Como praticamente tudo que sai do forno, do fogão e, sobretudo, da criatividade da mulher que nasceu em Ribeirão Pires e fixou residência em Santo André já no segundo ano de vida. Seja pão doce, croissants, trouxinhas de massa folhada ou cookies em formato de estrela ou meia-lua cobertos com chocolate, tudo vem recheado com o diferencial do capricho. "É a cereja que torna o bolo disputado" -- ensina à aluna que ensaia os primeiros passos no negócio doméstico. 

Macetes do sucesso 

Dicas, aliás, não faltam durante as aulas. Diferente de renomados cozinheiros ou gourmets que costumam manter a sete chaves as receitas mais cobiçadas, Atea faz questão de esclarecer os macetes que determinam o sucesso. Parte do princípio de que informação e conhecimento têm de ser compartilhados, sempre. Caso, contrário, de que adiantam apostilas ou instruções corretamente digitadas se a professora deixar de avisar o aluno que o leite quente tira a força do fermento? 

Sem parar um minuto, Atea se revela quase por completo durante as aulas.
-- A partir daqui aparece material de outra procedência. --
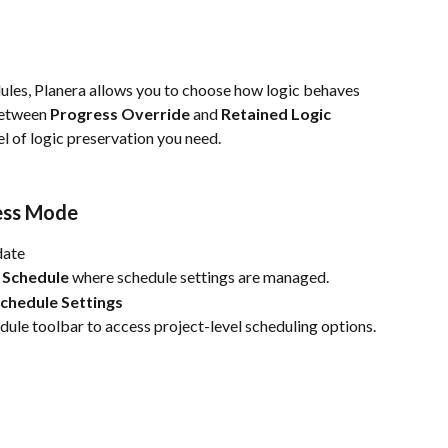
les, Planera allows you to choose how logic behaves 
between 
Progress Override
 and 
Retained Logic
el of logic preservation you need.
ess Mode
date
 Schedule
 where schedule settings are managed.
chedule Settings
edule toolbar to access project-level scheduling options.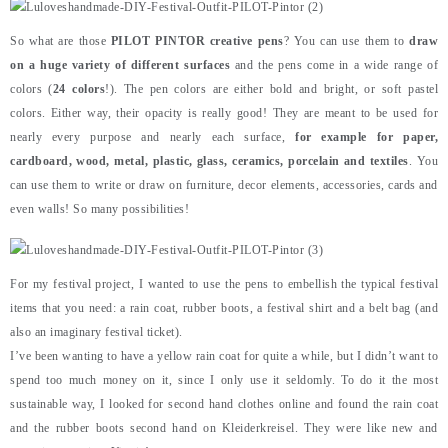
So what are those
PILOT PINTOR creative pens
? You can use them to
draw
on a huge variety of different surfaces
and the pens come in a wide range of
colors (
24 colors
!). The pen colors are either bold and bright, or soft pastel
colors. Either way, their opacity is really good! They are meant to be used for
nearly every purpose and nearly each surface,
for example for paper,
cardboard, wood, metal, plastic, glass, ceramics, porcelain and textiles
. You
can use them to write or draw on furniture, decor elements, accessories, cards and
even walls! So many possibilities!
For my festival project, I wanted to use the pens to embellish the typical festival
items that you need: a rain coat, rubber boots, a festival shirt and a belt bag (and
also an imaginary festival ticket).
I’ve been wanting to have a yellow rain coat for quite a while, but I didn’t want to
spend too much money on it, since I only use it seldomly. To do it the most
sustainable way, I looked for second hand clothes online and found the rain coat
and the rubber boots second hand on Kleiderkreisel. They were like new and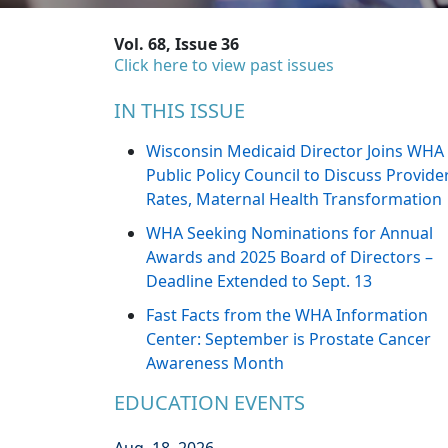
Vol. 68, Issue 36
Click here to view past issues
IN THIS ISSUE
Wisconsin Medicaid Director Joins WHA
Public Policy Council to Discuss Provide
Rates, Maternal Health Transformation
WHA Seeking Nominations for Annual
Awards and 2025 Board of Directors –
Deadline Extended to Sept. 13
Fast Facts from the WHA Information
Center: September is Prostate Cancer
Awareness Month
EDUCATION EVENTS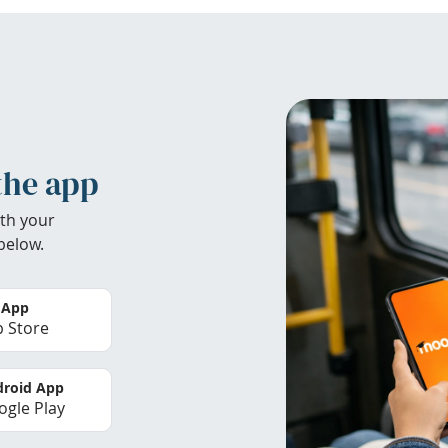
the app
th your
below.
 App
 Store
roid App
gle Play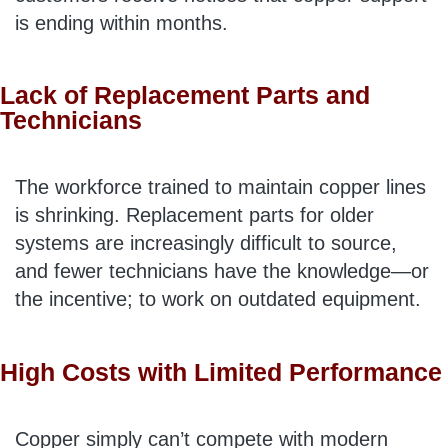
is ending within months.
Lack of Replacement Parts and
Technicians
The workforce trained to maintain copper lines
is shrinking. Replacement parts for older
systems are increasingly difficult to source,
and fewer technicians have the knowledge—or
the incentive; to work on outdated equipment.
High Costs with Limited Performance
Copper simply can’t compete with modern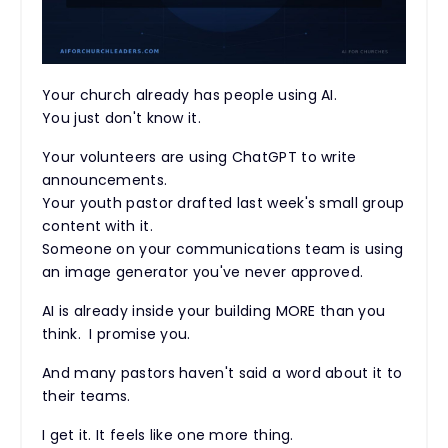
Your church already has people using AI.
You just don't know it.
Your volunteers are using ChatGPT to write
announcements.
Your youth pastor drafted last week's small group
content with it.
Someone on your communications team is using
an image generator you've never approved.
AI is already inside your building MORE than you
think. I promise you.
And many pastors haven't said a word about it to
their teams.
I get it. It feels like one more thing.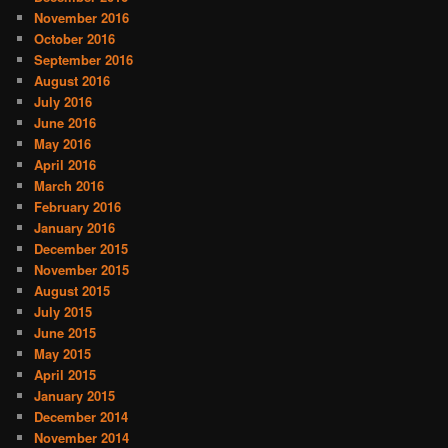
November 2016
October 2016
September 2016
August 2016
July 2016
June 2016
May 2016
April 2016
March 2016
February 2016
January 2016
December 2015
November 2015
August 2015
July 2015
June 2015
May 2015
April 2015
January 2015
December 2014
November 2014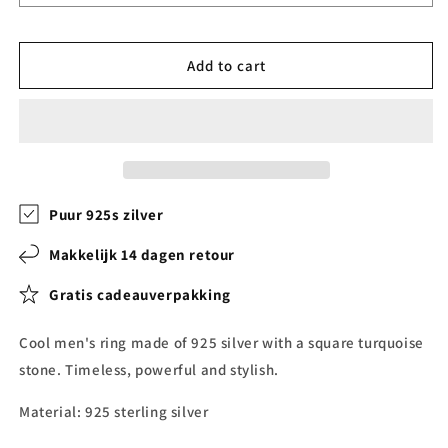
Add to cart
Puur 925s zilver
Makkelijk 14 dagen retour
Gratis cadeauverpakking
Cool men's ring made of 925 silver with a square turquoise
stone. Timeless, powerful and stylish.
Material: 925 sterling silver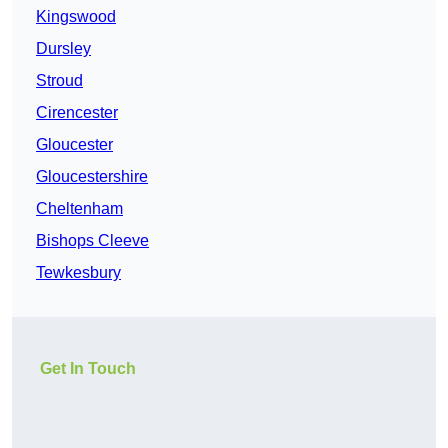
Kingswood
Dursley
Stroud
Cirencester
Gloucester
Gloucestershire
Cheltenham
Bishops Cleeve
Tewkesbury
Get In Touch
Além do dom incontestável, a música clássica que embala o ambiente mostra o gosto requintado e a preferência pelos tenores Luciano Pavarotti e Andrea Bocelli. As histórias que gosta de contar são emblemáticas e traduzem a importância que dá à amizade, ao amor e à família, não necessariamente nessa ordem. 
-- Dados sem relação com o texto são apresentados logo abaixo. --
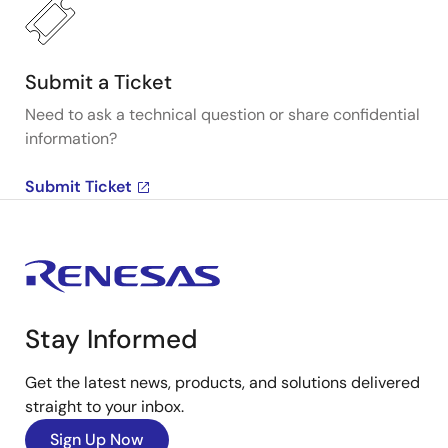
Submit a Ticket
Need to ask a technical question or share confidential
information?
Submit Ticket
Stay Informed
Get the latest news, products, and solutions delivered
straight to your inbox.
Sign Up Now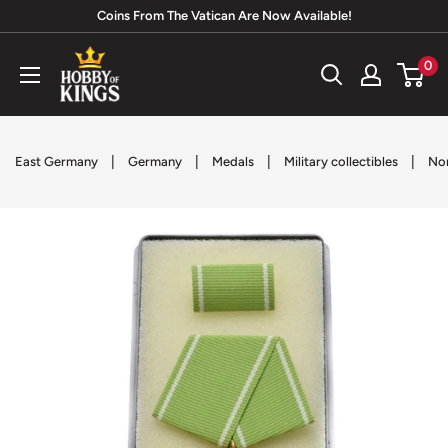
Skip
Coins From The Vatican Are Now Available!
to
Hobby
0
content
of
Kings
|
|
|
|
East Germany
Germany
Medals
Military collectibles
Non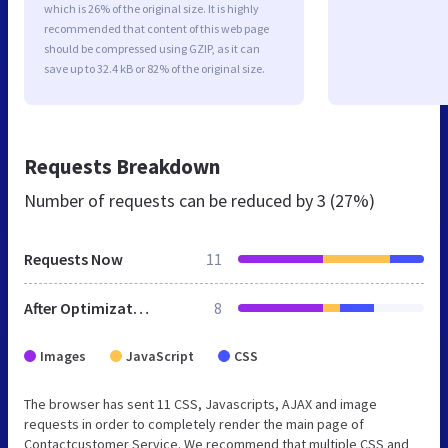
which is 26% of the original size. It is highly
recommended that content of this web page
should be compressed using GZIP, as it can
save up to 32.4 kB or 82% of the original size.
Requests Breakdown
Number of requests can be reduced by
3 (27%)
Requests Now
11
After Optimization
8
Images
JavaScript
CSS
The browser has sent 11 CSS, Javascripts, AJAX and image
requests in order to completely render the main page of
Contactcustomer Service. We recommend that multiple CSS and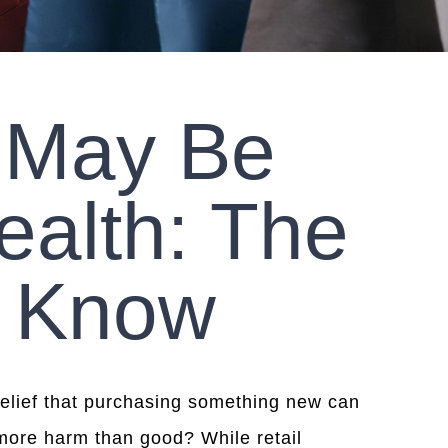
 May Be
ealth: The
o Know
 belief that purchasing something new can
 more harm than good? While retail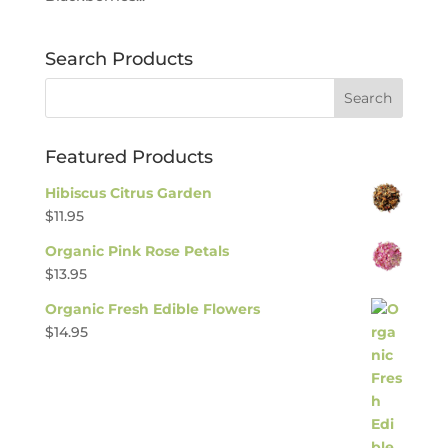
Search Products
Featured Products
Hibiscus Citrus Garden
$
11.95
Organic Pink Rose Petals
$
13.95
Organic Fresh Edible Flowers
$
14.95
Os olhos brilham quando fala do livro de receitas de 1958, dos tempos que margarina, creme de leite e tantos outros inventos culinários modernosos ainda estavam distantes da imaginação dos profissionais da indústria alimentícia. A relíquia foi herdada da cunhada e ocupa lugar de honra entre a incalculável coleção de receitas. 

Também fala com carinho especial do bolo de casamento que fez para uma de suas primeiras alunas, outra senhora simpática que se tornou avó e frequenta sua casa até hoje. "Adoro casamentos. A marcha nupcial é linda. Cada vez que vou a uma cerimônia penso na vida dos noivos, nos sonhos, nos planos e nos desafios que o casal vai enfrentar para alcançar a felicidade" -- comove-se.
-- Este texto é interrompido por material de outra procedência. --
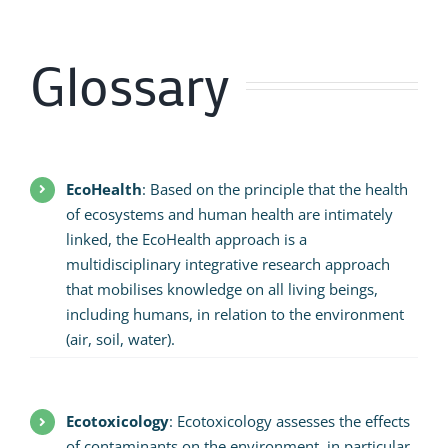
Glossary
EcoHealth
: Based on the principle that the health
of ecosystems and human health are intimately
linked, the EcoHealth approach is a
multidisciplinary integrative research approach
that mobilises knowledge on all living beings,
including humans, in relation to the environment
(air, soil, water).
Ecotoxicology
: Ecotoxicology assesses the effects
of contaminants on the environment, in particular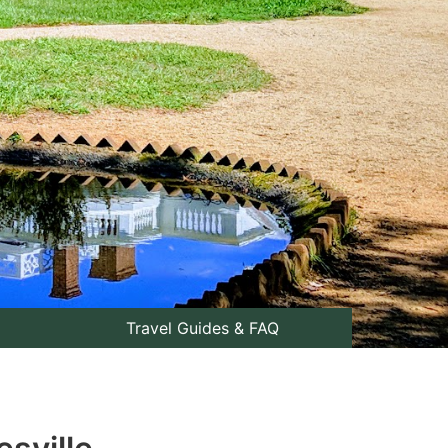
Travel Guides & FAQ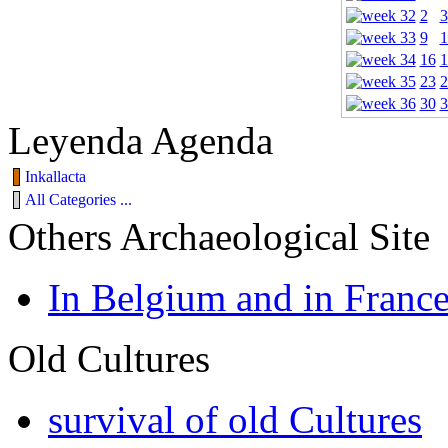
2
3
9
1
16
1
23
2
30
3
Leyenda Agenda
Inkallacta
All Categories ...
Others Archaeological Site
In Belgium and in Franc
Old Cultures
survival of old Cultures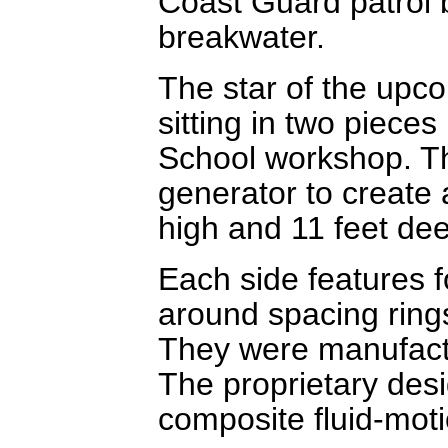
Coast Guard patrol 
breakwater.
The star of the upco
sitting in two pieces
School workshop. Th
generator to create a
high and 11 feet de
Each side features f
around spacing rings
They were manufactu
The proprietary desig
composite fluid-motio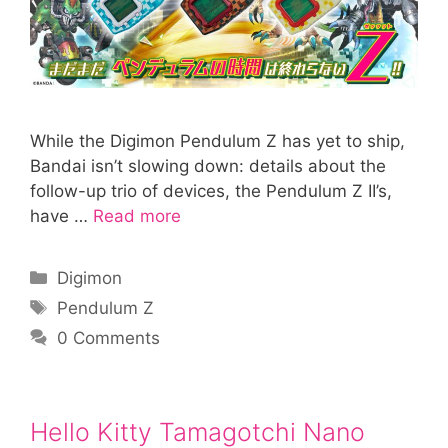
While the Digimon Pendulum Z has yet to ship,
Bandai isn’t slowing down: details about the
follow-up trio of devices, the Pendulum Z II’s,
have …
Read more
Categories
Digimon
Tags
Pendulum Z
0 Comments
Hello Kitty Tamagotchi Nano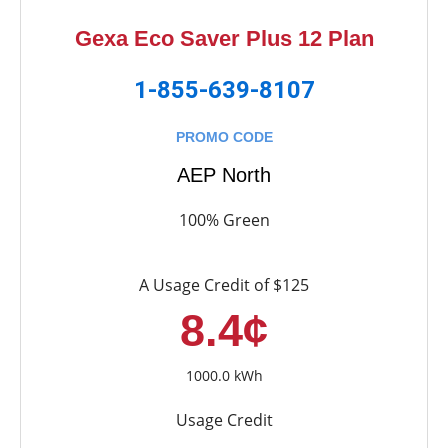
Gexa Eco Saver Plus 12 Plan
1-855-639-8107
PROMO CODE
AEP North
100% Green
A Usage Credit of $125
8.4¢
1000.0 kWh
Usage Credit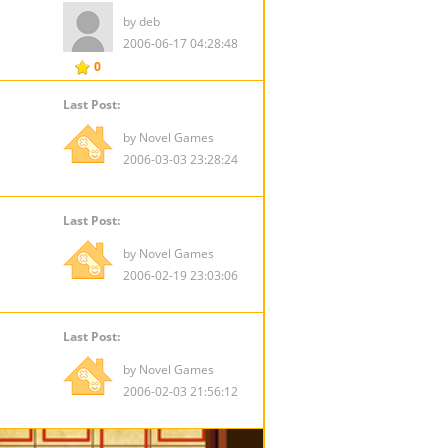
by deb
2006-06-17 04:28:48
0
Last Post:
by Novel Games
2006-03-03 23:28:24
Last Post:
by Novel Games
2006-02-19 23:03:06
Last Post:
by Novel Games
2006-02-03 21:56:12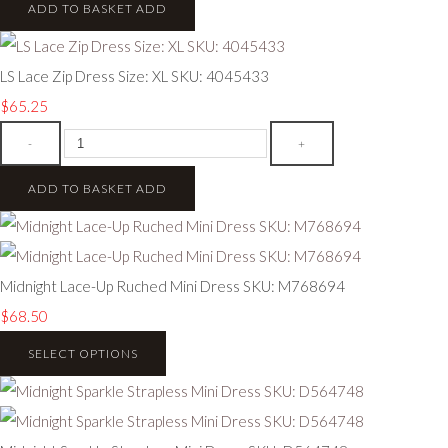
ADD TO BASKET
ADD
LS Lace Zip Dress Size: XL SKU: 4045433
$65.25
-
+
ADD TO BASKET
ADD
Midnight Lace-Up Ruched Mini Dress SKU: M768694
$68.50
SELECT OPTIONS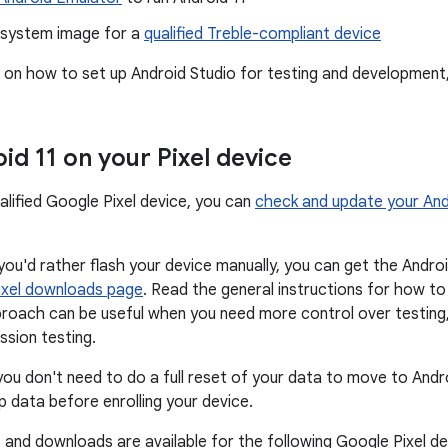
 system image for a
qualified Treble-compliant device
s on how to set up Android Studio for testing and development
id 11 on your Pixel device
alified Google Pixel device, you can
check and update your And
f you'd rather flash your device manually, you can get the Andr
ixel downloads page
. Read the general instructions for how t
proach can be useful when you need more control over testin
ssion testing.
you don't need to do a full reset of your data to move to Andr
p data before enrolling your device.
 and downloads are available for the following Google Pixel de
Atea garante que é feliz, apesar de o destino ter lhe reservado percalços dolorosos. Perdeu o marido e dois dos quatro filhos, mas não se rendeu à fatalidade. Aprendeu a lidar com as ausências sem exagerar na resignação ou no exercício do complexo de Poliana. Permite-se sofrer, ter até uma leve depressão, mas jamais perder o controle e superdimensionar os problemas. 

Antes que o desânimo pense em se aproximar, corre para a ginástica, para as aulas de inglês, de computação ou para a máquina de costura e se entrega à produção de roupas para as crianças carentes das creches com retalhos de amigos e vizinhos. É assim que espanta a energia negativa, os males e vitamina o corpo e a alma. O segredo? Ela também não esconde. "Bom astral, nada de vícios, música de qualidade e boa comida, claro" -- sentencia ao oferecer um pedaço de bolo de massa folhada com creme que acaba de ficar pronto. Impossível resistir.